Sergej Karjakin ist der jüngste Großmeisters aller Zeiten (zwölf Monate und drei Monate, Carlsen hielt diesen Rekord früher ebenfalls inne), momentan die Nummer 9 in der Welt, ein bekennender Putinanhänger, Schwulenhasser und ein sehr guter Freund von Carlsen. Zudem ist es ein offenes Geheimnis, dass er in seiner Wettkampfsvorbereitung enorme Unterstützung von Putin erhielt (tatsächlich wurde Carlsens Trainingsort geheim gehalten, sein Team erbat außerdem Hilfe von
Microsoft zur Abwehr gegen russische Hacker) und Carlsens ehemaligen Sekundanten Ian Nepomniachtchi abwarb. Im klassischen Schach steht es zwar +4 für Carlsen, Karjakin ist allerdings quasi der Hard Counter für seinen Spielstil - wenn Carlsen Wasser aus einem Stein pressen kann, ist Karjakin Mount Everest. Er ist der atm wohl einzige Spieler, der unter diesen Voraussetzungen Carlsen schlagen kann.
Carlsen ist dafür bekannt, die Eröffnung sehr unambitioniert zu spielen und nur ins Mittel-/Endspiel kommen zu wollen, wo er normalerweise dominiert. Deswegen werden wir sehr wahrscheinlich einige ungewohnte Eröffnungen von Karjakin sehen, der genau weiß, dass Carlsen in dieser Partiephase am schwächsten ist und da auch gerne gegen bedeutend schwächere Spieler verliert.

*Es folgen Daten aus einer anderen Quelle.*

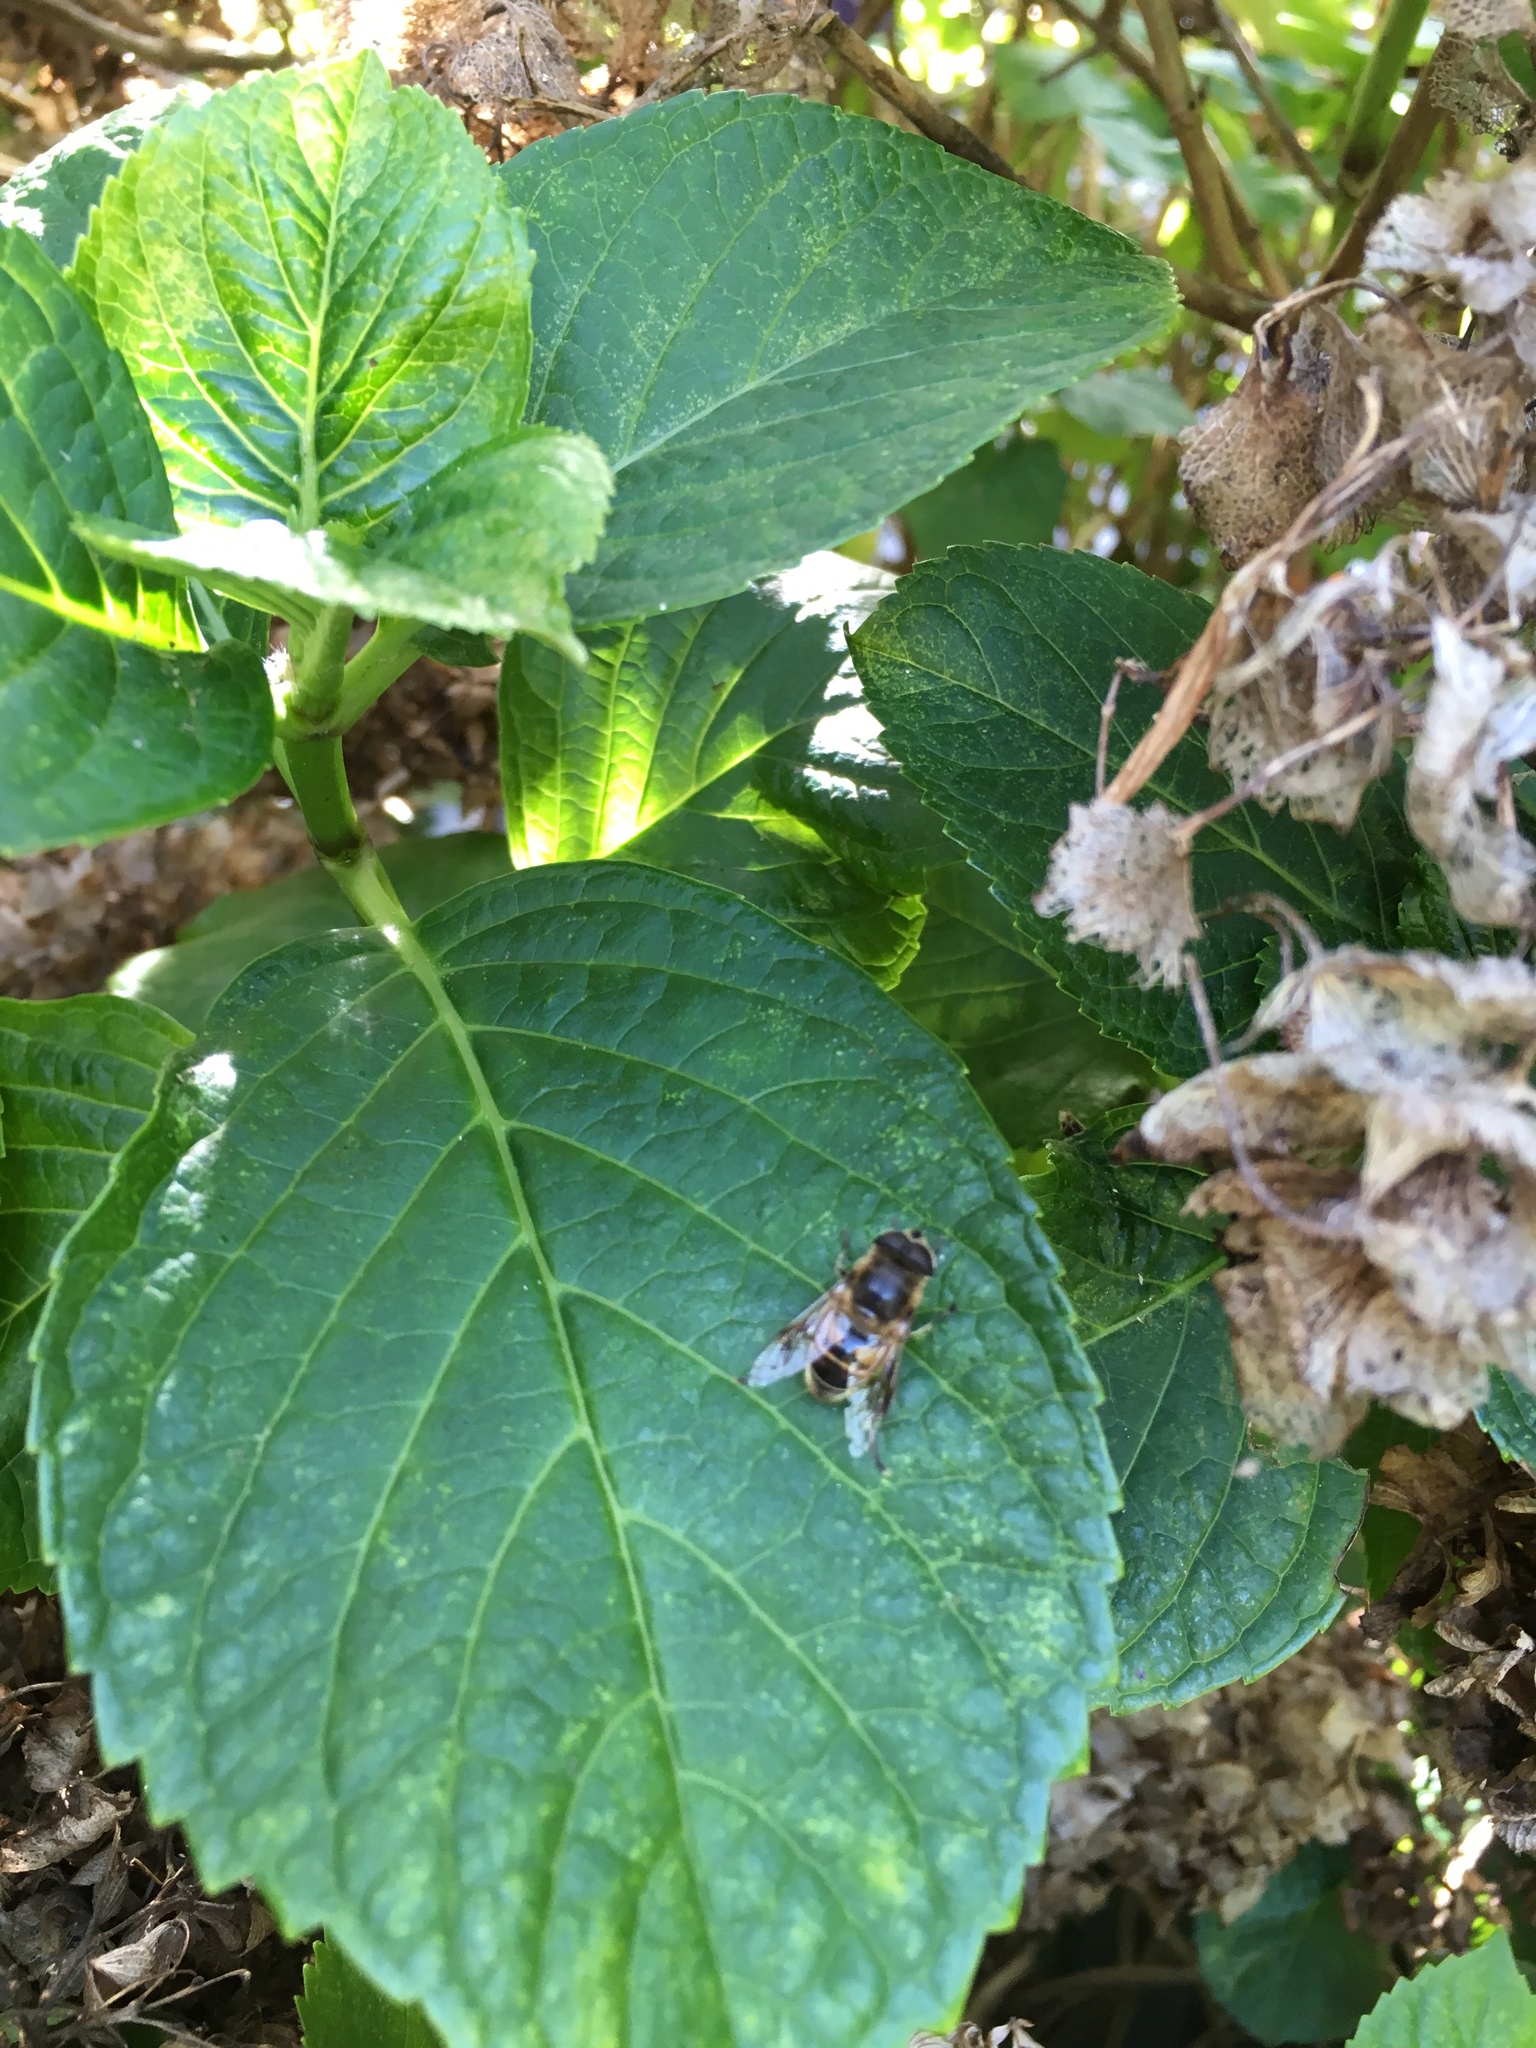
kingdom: Animalia
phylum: Arthropoda
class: Insecta
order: Diptera
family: Syrphidae
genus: Eristalis
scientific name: Eristalis tenax
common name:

Wo kann ich mir die Partien ansehen?
Nachdem Veranstalter AGON auf Teufel komm raus versucht hat, die Ausstrahlung auf anderen Seiten zu verhindern und die eigene (zahlungspflichtige) Seite zu promoten, wurde dies wenige Tage vor der WM von einem amerikanischen Gericht für ungültig erklärt. Video von den Spielern gibt es zwar tatsächlich nur auf der kostenpflichtige AGON Website, die Züge selbst werden aber von verschiedenen Websiten übertragen. Am bekanntesten dürfte hier
Chess24.com sein, die Kommentare von GMs auf Deutsch, Englisch und Spanisch anbieten.
Dazu werden die Partien von bekannten Spielern auf Youtube analysiert:
ChessExplained
ChessNetwork
Daniel King
ChessBrahs
Insbesondere ChessNetwork ist für Einsteiger sehr verständlich und lehrreich, die anderen sind allerdings ebenfalls sehr gut.
Was man sonst noch wissen sollte
- Auf GM Niveau ist der Anzugsvorteil mit Weiß enorm (ca. 55% zu 45%), bei diesem Match sogar noch höher. Carlsen und Karjakin wollen also mit Weiß gewinnen und mit Schwarz Remis spielen. Jede Partie, die mit Remis ausgeht ist deswegen ein großer Sieg für Schwarz, da Weiß quasi seine "Elfmeter" Chance vergeben hat und in der nächsten Partie "halten" muss. Natürlich können beide auch mit Schwarz gewinnen, was bei der extremen Vorbereitung der Hausanalyse allerdings sehr unwahrscheinlich ist.
- Laut unbestätigten Gerüchten (Quelle: Carlsens Schwester und sein Vater) hat Carlsen in der ersten Partie den Trompovsky Angriff gespielt, weil er ein Anhänger von Trump ist. Da diese Eröffnung auf diesem Niveau eher selten gespielt wird, scheint etwas dran zu sein. Die Partie endete Remis. In der zweiten Matchpartie wurde/wird die Spanische Eröffnung gespielt, die auf diesem Level sehr viel öfters zu sehen ist.